Esta vez el lenguaje, mis valedores. En el taller de lectura del domingo anterior me referí a ese tema que me parece fundamental para salir de ese lóbrego hondón de la mediocridad en que tantos vegetan, y ni aun tienen conciencia de su condición. Principio y fin del citado taller es, aun antes que el propio lenguaje, el amor. Amor a nosotros mismos, a la Nallieli amantísima, a los seres del mundo que nos rodea, a la vida en todas sus manifestaciones. Qué más, qué mejor.
Porque el único recurso para no morir del todo y permanecer algún tiempo en la memoria de algunos es el amor, esa fuerza espiritual que nos impele al valimiento, a esa solidaridad que nos garantice la trascendencia, o al final de la ruta nos aguarda una muerte definitiva. Yo, a propósito, profeso enorme amor al lenguaje, ese vínculo del pensamiento que si falsificas, falsificas también el pensamiento (Chomsky).
Ese es uno de mis grandes amores, y cómo no voy a amar el recurso supremo de comunicación entre humanos, si con él confesé a mi Nallieli mi naciente amor, que se acrecienta al ritmo con que lo reafirmo y lo reafirmo al ritmo con que se acrecienta. Cómo no valorar el lenguaje, si es el medio de expresión espiritual con el que expreso mis pensamientos, mis sentimientos, mis sensaciones, mi desprecio por la mediocridad de quienes no tienen respeto por el idioma, y que ni siquiera son conscientes del naufragio al que lo arrojan apenas abren la boca. Lóbrego.

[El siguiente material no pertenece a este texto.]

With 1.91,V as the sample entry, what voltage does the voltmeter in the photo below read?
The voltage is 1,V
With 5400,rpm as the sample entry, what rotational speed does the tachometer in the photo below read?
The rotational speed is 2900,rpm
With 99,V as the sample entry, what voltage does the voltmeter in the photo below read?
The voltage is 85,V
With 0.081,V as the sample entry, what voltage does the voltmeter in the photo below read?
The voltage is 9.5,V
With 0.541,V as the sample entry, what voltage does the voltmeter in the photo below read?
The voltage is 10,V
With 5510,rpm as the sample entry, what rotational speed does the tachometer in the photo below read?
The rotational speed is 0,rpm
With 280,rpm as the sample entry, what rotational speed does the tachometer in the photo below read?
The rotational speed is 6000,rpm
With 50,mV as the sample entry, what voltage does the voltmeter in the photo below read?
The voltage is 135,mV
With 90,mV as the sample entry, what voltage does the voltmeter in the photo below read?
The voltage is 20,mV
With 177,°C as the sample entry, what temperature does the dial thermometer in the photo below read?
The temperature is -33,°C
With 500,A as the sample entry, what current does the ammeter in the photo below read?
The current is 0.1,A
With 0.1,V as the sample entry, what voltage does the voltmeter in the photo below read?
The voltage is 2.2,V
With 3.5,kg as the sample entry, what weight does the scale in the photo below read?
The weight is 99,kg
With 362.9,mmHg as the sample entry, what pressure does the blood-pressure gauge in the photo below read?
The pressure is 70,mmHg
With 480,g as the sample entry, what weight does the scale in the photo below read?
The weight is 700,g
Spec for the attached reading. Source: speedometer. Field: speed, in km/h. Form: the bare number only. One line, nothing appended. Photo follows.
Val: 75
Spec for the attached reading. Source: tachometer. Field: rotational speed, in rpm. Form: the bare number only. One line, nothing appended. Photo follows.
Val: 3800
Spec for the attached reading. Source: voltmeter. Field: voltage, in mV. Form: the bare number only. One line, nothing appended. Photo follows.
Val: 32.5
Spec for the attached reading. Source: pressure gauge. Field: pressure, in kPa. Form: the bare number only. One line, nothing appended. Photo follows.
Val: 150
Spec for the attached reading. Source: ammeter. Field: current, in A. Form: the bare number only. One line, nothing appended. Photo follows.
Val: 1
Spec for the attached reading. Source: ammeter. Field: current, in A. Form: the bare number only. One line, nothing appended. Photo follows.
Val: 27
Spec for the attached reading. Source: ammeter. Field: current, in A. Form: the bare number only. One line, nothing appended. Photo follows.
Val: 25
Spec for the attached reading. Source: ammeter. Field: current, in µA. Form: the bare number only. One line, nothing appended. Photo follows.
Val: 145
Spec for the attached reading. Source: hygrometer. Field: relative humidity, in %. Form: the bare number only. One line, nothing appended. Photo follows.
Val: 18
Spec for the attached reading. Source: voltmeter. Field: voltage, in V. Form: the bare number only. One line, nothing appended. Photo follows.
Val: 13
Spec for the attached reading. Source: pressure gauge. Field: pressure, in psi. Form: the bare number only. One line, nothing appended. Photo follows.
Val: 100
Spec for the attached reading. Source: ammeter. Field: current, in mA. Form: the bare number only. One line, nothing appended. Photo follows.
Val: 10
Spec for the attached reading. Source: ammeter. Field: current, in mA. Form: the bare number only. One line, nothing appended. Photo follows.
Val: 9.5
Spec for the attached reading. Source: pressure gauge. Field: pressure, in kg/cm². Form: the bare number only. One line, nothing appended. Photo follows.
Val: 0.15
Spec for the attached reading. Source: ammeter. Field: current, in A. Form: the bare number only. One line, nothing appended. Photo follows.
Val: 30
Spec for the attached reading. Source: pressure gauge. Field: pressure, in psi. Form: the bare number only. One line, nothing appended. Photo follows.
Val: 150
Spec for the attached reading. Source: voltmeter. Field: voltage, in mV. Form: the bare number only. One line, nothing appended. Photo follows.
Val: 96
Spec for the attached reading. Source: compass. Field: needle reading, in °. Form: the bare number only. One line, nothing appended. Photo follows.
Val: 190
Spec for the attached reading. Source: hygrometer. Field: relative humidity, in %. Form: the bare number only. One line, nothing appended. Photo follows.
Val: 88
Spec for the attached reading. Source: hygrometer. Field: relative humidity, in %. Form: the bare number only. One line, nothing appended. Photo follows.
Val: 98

Los entes humanos estamos configurados de forma tal que lo más familiar nos resulta transparente y por ello con dificultad lo advertimos, mientras que sólo lo novedoso llama nuestra atención. «Los aspectos de las cosas más importantes nos están ocultos por su simplicidad y familiaridad. Uno es incapaz de advertir algo porque lo tiene siempre delante de sus ojos». Esto ocurre con muchos factores de la vida, pero de forma preponderante con nuestra facultad lingüística, porque el lenguaje, de sernos tan natural, nos pasa inadvertido en sus sorprendentes características.
Yo soy lo que hablo y como lo hablo. Me enaltece al enaltecerlo, y al degradarlo me degrado con él. Respetarlo es respetar mis propios pensamientos, mis sentimientos, mi comunicación con el mundo, el mío. Sentir hondo, pensar alto y hablar claro, la recomendación del filósofo.
¿Pero si al sentir hondo y pensar alto le falla el hablar claro, de modo tal que el lenguaje se reduce a un innoble cantinfleo? Ello sería como si el individuo dotado de altivez, un alto concepto del decoro y un su retazo de vanidad, cuidase al máximo su arreglo personal y se presentara ante los demás con un atuendo impecable, pero apenas abre la boca, a cantinflear; su atuendo atildado no pasó de apariencia, porque el lenguaje acusa una estructura de adobe y cartón corrugado.
El cantinfleo. Por su comicidad en la carpa y las primeras cintas de cine trascendió Cantinflas, pero sobre todo por el “retrato hablado” que trazó de la forma de hablar de las masas sociales, con todo y esas espinillas en la piel de un rostro hermoso que son las muletillas.
“Este, digo, o sea, ¿no? Quiero decir, porque de repente, ¿verdá? Ora sí que esto…como si dijéramos, pero más sin embargo “tiene” mucho que no lo veo, y es que, la verdá, ¿cómo se llama? ¿Sabes qué? Lo que pasa es que” “¡Guau!” (Hasta eso aprendimos del gringo: a ladrar. ¡Guau!)
“Hay una sola manera de degradar permanentemente a la humanidad, afirma el filósofo, y es destruir el lenguaje”.